» **Page excerpt**
--------------------------------------------------

From: Su Yue <l@damenly.su>
To: Filipe Manana <fdmanana@kernel.org>
Cc: Qu Wenruo <quwenruo.btrfs@gmx.com>, Qu Wenruo <wqu@suse.com>,
linux-btrfs <linux-btrfs@vger.kernel.org>
Subject: Re: [PATCH v2] btrfs: remove an ASSERT() which can cause false alert
Date: Fri, 18 Feb 2022 10:29:48 +0800 [thread overview]
Message-ID: <5ypcrj51.fsf@damenly.su> (raw)
In-Reply-To: <CAL3q7H6bZLPqGboFN9KDs717puFBXZ9Q-UknWxJ-sD9NZ9TpGw@mail.gmail.com>
On Thu 17 Feb 2022 at 13:02, Filipe Manana <fdmanana@kernel.org>
wrote:
> On Thu, Feb 17, 2022 at 1:00 PM Qu Wenruo
> <quwenruo.btrfs@gmx.com> wrote:
>>
>>
>>
>> On 2022/2/17 20:32, Filipe Manana wrote:
>> > On Thu, Feb 17, 2022 at 11:24 AM Qu Wenruo
>> > <quwenruo.btrfs@gmx.com> wrote:
>> >>
>> >>
>> >>
>> >> On 2022/2/17 19:14, Filipe Manana wrote:
>> >>> On Thu, Feb 17, 2022 at 05:49:34PM +0800, Qu Wenruo wrote:
>> >>>> [BUG]
>> >>>> Su reported that with his VM running on an M1 mac, it has
>> >>>> a high chance
>> >>>> to trigger the following ASSERT() with scrub and balance
>> >>>> test cases:
>> >>>>
>> >>>> ASSERT(cache->start == chunk_offset);
>> >>>> ret = scrub_chunk(sctx, cache, scrub_dev,
>> >>>> found_key.offset,
>> >>>> dev_extent_len);
>> >>>>
>> >>>> [CAUSE]
>> >>>> The ASSERT() is making sure that the block group cache
>> >>>> (@cache) and the
>> >>>> chunk offset from the device extent match.

--------------------------------------------------

» **Data section**
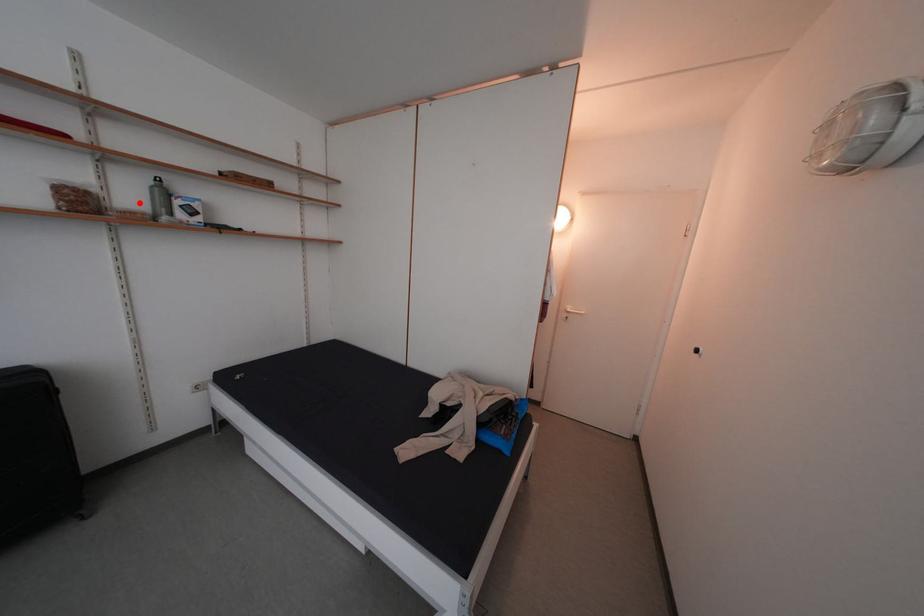
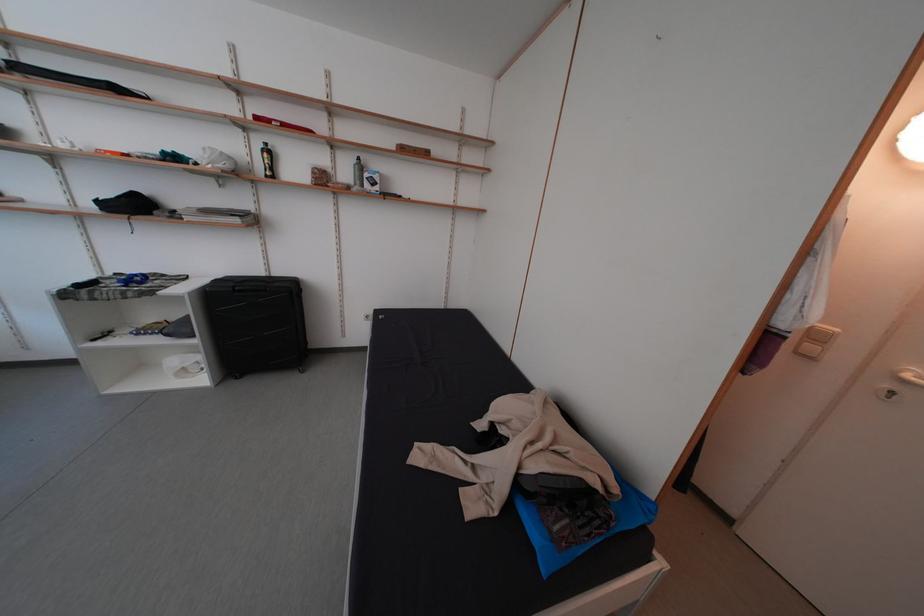
Question: I am providing you with two images of the same scene from different viewpoints. Given a red point in image1, look at the same physical point in image2. Is it:

Choices:
 (A) Closer to the viewpoint
 (B) Farther from the viewpoint

Answer: (A)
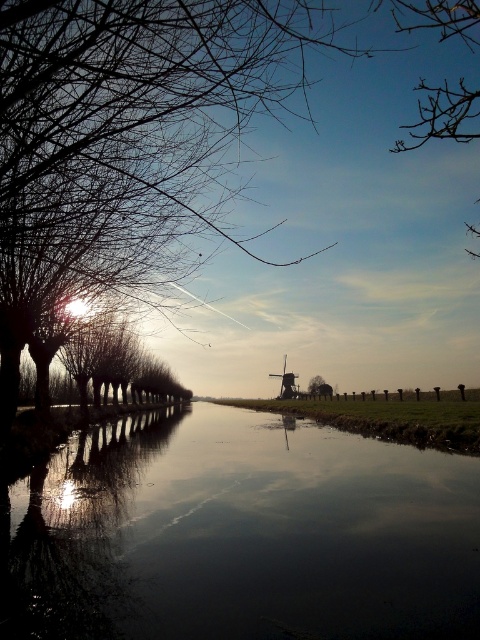
Question: Does dark reflective water at center appear on the left side of bare branches at left?

Choices:
 (A) yes
 (B) no

Answer: (A)

Question: Among these points, which one is nearest to the camera?

Choices:
 (A) (285, 387)
 (B) (14, 112)

Answer: (B)

Question: Which point is farther from the camera taking this photo?

Choices:
 (A) (468, 252)
 (B) (250, 61)

Answer: (A)

Question: Can you confirm if bare branches at upper right is positioned to the left of wooden windmill at center?

Choices:
 (A) no
 (B) yes

Answer: (A)

Question: Can you confirm if dark reflective water at center is thinner than bare branches at upper right?

Choices:
 (A) no
 (B) yes

Answer: (B)

Question: Which point is farther from the camera taking this photo?

Choices:
 (A) 405,129
 (B) 446,614
 (C) 192,76

Answer: (A)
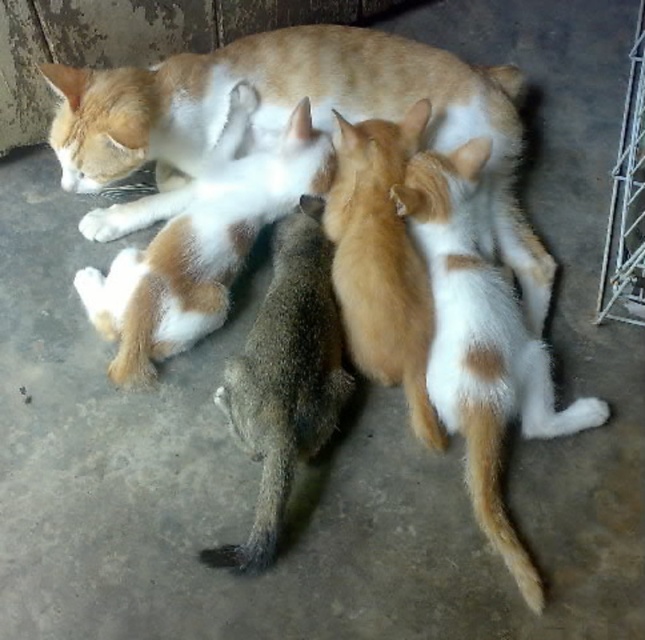
Describe the element at coordinates (201, 252) in the screenshot. I see `orange and white fur cat at upper left` at that location.

Does orange and white fur cat at upper left appear under fluffy orange kitten at center?

Actually, orange and white fur cat at upper left is above fluffy orange kitten at center.

Is point (239, 218) positioned in front of point (408, 252)?

That is False.

Where is `orange and white fur cat at upper left`? The height and width of the screenshot is (640, 645). orange and white fur cat at upper left is located at coordinates (201, 252).

Which of these two, orange-white fur cat at center or metallic silver cage at right, stands taller?

Standing taller between the two is metallic silver cage at right.

Is orange-white fur cat at center to the right of metallic silver cage at right from the viewer's perspective?

In fact, orange-white fur cat at center is to the left of metallic silver cage at right.

Is point (513, 541) positioned after point (628, 141)?

That is False.

Where is `orange-white fur cat at center`? orange-white fur cat at center is located at coordinates (481, 348).

Can you confirm if orange-white fur cat at center is shorter than fluffy orange kitten at center?

No, orange-white fur cat at center is not shorter than fluffy orange kitten at center.

Can you confirm if orange-white fur cat at center is positioned to the left of fluffy orange kitten at center?

No, orange-white fur cat at center is not to the left of fluffy orange kitten at center.

Between point (546, 372) and point (350, 138), which one is positioned in front?

Point (546, 372) is more forward.

Find the location of a particular element. The width and height of the screenshot is (645, 640). orange-white fur cat at center is located at coordinates (481, 348).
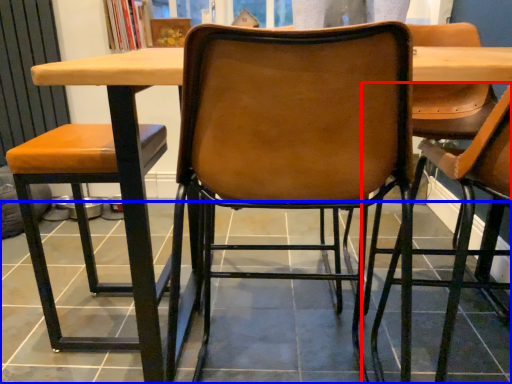
Question: Among these objects, which one is nearest to the camera, chair (highlighted by a red box) or tile (highlighted by a blue box)?

Choices:
 (A) chair
 (B) tile

Answer: (A)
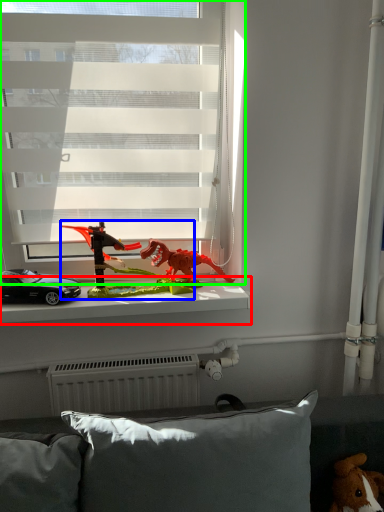
Question: Estimate the real-world distances between objects in this image. Which object is farther from window sill (highlighted by a red box), toy (highlighted by a blue box) or window (highlighted by a green box)?

Choices:
 (A) toy
 (B) window

Answer: (B)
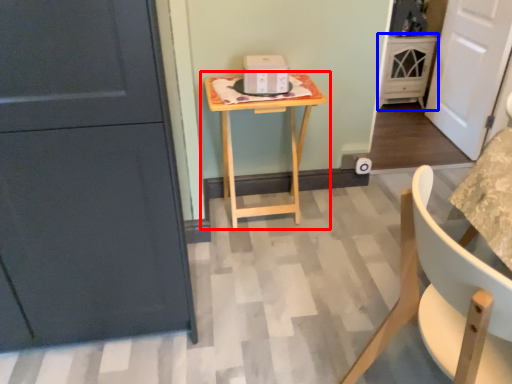
Question: Which of the following is the farthest to the observer, table (highlighted by a red box) or cabinetry (highlighted by a blue box)?

Choices:
 (A) table
 (B) cabinetry

Answer: (B)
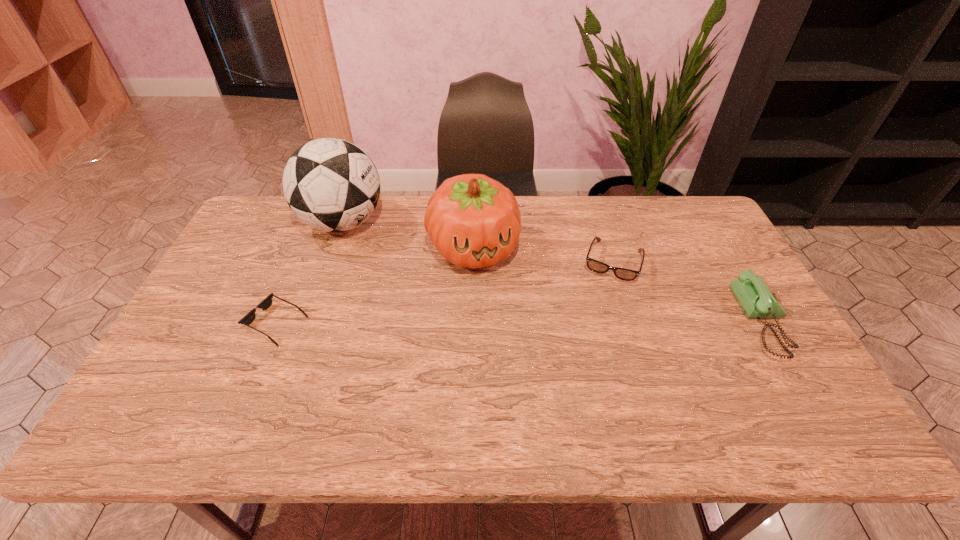
This screenshot has height=540, width=960. Identify the location of free spot on the desktop that is between the sunglasses and the telephone and is positioned on the lenses of the fourth object from left to right. (593, 322).

Find the location of a particular element. This screenshot has width=960, height=540. free space on the desktop that is between the shortest object and the rightmost object and is positioned on the side of the pumpkin with the cute face is located at coordinates (500, 322).

Find the location of a particular element. The width and height of the screenshot is (960, 540). vacant space on the desktop that is between the shortest object and the rightmost object and is positioned on the surface of the soccer ball where the brand logo is visible is located at coordinates (459, 322).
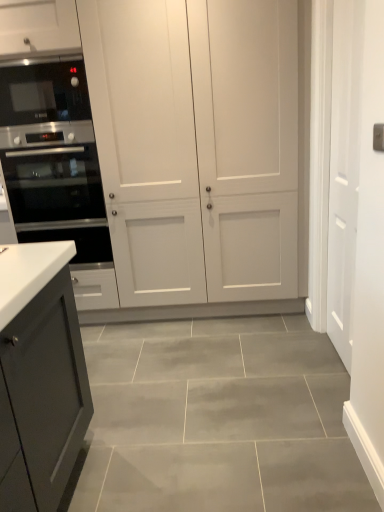
Question: Is black glass microwave at left wider or thinner than white matte door at right?

Choices:
 (A) wide
 (B) thin

Answer: (A)

Question: Relative to white matte door at right, is black glass microwave at left in front or behind?

Choices:
 (A) behind
 (B) front

Answer: (A)

Question: Which object is the farthest from the satin black oven at left?

Choices:
 (A) black glass microwave at left
 (B) white matte door at right
 (C) white matte cabinet at center

Answer: (B)

Question: Which is nearer to the satin black oven at left?

Choices:
 (A) white matte door at right
 (B) white matte cabinet at center
 (C) black glass microwave at left

Answer: (C)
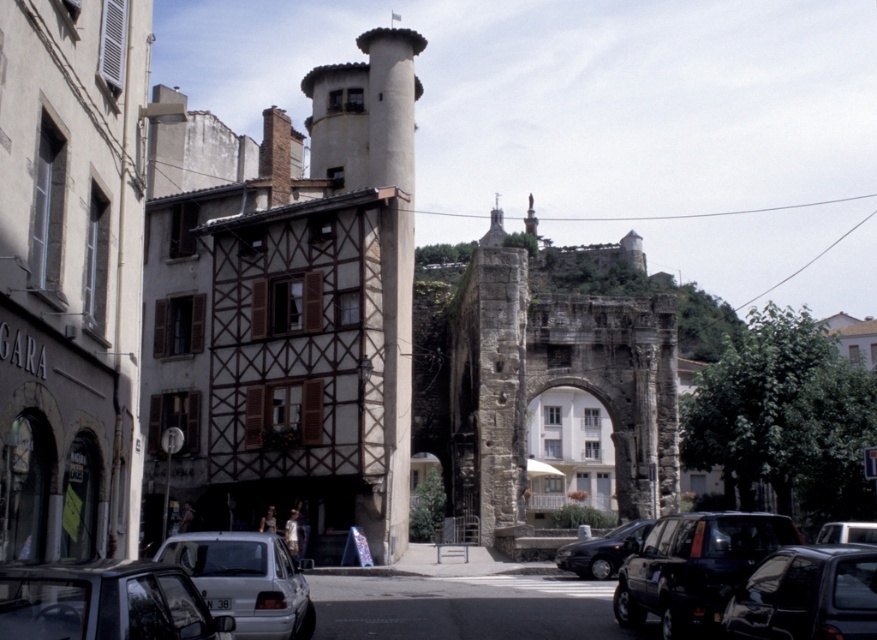
You are standing at the origin point in the image and looking towards the large stone archway. Which of the two points, point [617,552] or point [875,524], is closer to you?

Point [875,524] is closer to you because it is in front of point [617,552].

You are a delivery person trying to park your delivery van, which is 1.8 meters tall, in this area. Based on the scene, can you safely park your van between the metallic gray car at lower right and the metallic silver car at center without hitting the roof?

The metallic gray car at lower right is not as tall as metallic silver car at center. Since the delivery van is 1.8 meters tall, you need to compare with the taller car. If the metallic silver car at center is taller than 1.8 meters, the van cannot park there. If it is shorter, it can. However, the exact height of the silver car isn

You are standing at the base of the large stone archway and want to walk to the point marked as point (x=127, y=628). Will you pass by point (x=854, y=532) on your way?

Yes, because point (x=127, y=628) is in front of point (x=854, y=532), so you will pass by point (x=854, y=532) on your way to point (x=127, y=628).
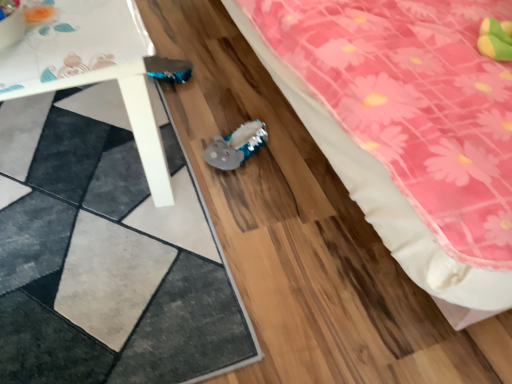
Find the location of a particular element. free spot below textured gray rug at lower left (from a real-world perspective) is located at coordinates (88, 218).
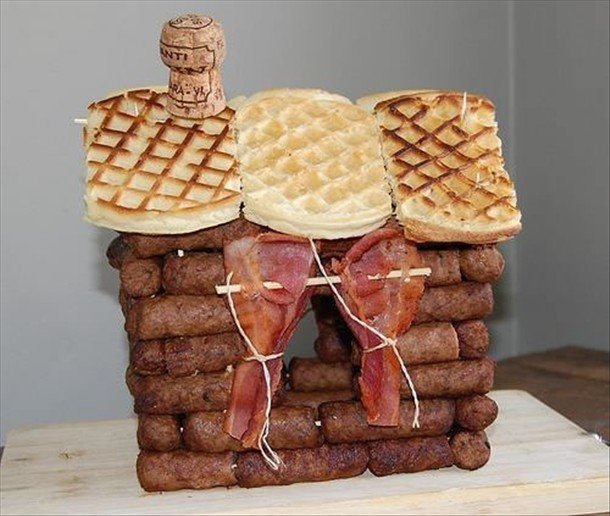
Locate an element on the screen. The width and height of the screenshot is (610, 516). white walls is located at coordinates (34, 169), (553, 133).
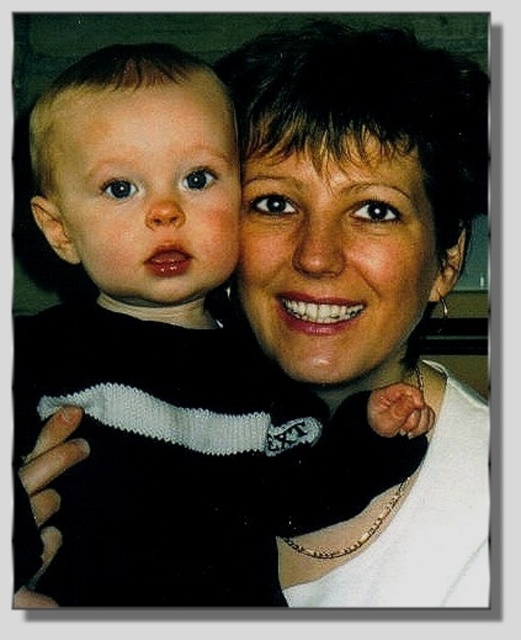
You are a photographer trying to locate the black knitted sweater at left in the image. According to the coordinates provided, where should you look to find it?

The black knitted sweater at left is located at point (x=169, y=362) in the image.

You are a photographer trying to decide where to place a small decorative pillow in the scene. The scene has a matte black sweater at center and a matte black baby at left. Which object should the pillow be placed closer to if you want it to appear proportionally balanced with the larger object?

The pillow should be placed closer to the matte black sweater at center because it is larger in size than the matte black baby at left, creating a balanced composition.

You are a photographer setting up for a family portrait. You notice the black knitted sweater at left and the matte black baby at left in the frame. Which object should you adjust to ensure the baby is centered in the shot without moving the baby?

The black knitted sweater at left is located below the matte black baby at left. To center the baby without moving them, adjust the camera angle slightly upward to focus on the baby while keeping the sweater in the frame.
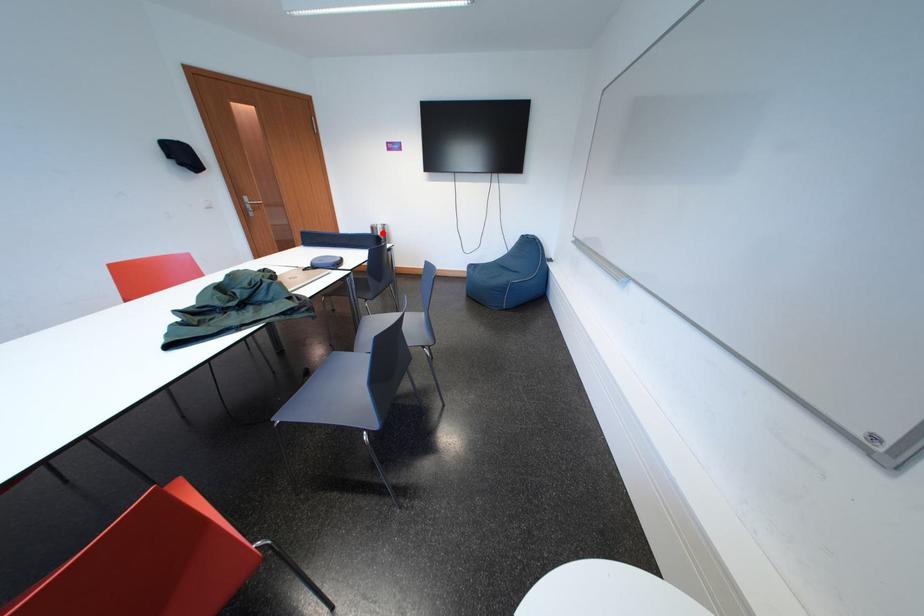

--------------------------------------------------

» **Tasks for this exercise**
a – Answer these about the btrfs mailing-list message:
(i) Who sent it?
(ii) What was Su's VM running on?
(iii) Which test cases had a high chance of triggering the ASSERT()?
b – According to the [CAUSE] section of the btrfs mailing-list message, what is the ASSERT() there meant to make sure of?
The items stand apart from the btrfs mailing-list message.

» **Solutions to the problems**
a –
(i) Su Yue
(ii) An M1 mac
(iii) Scrub and balance test cases

b – It makes sure that the block group cache (@cache) and the chunk offset from the device extent match. That is the check written as cache->start == chunk_offset.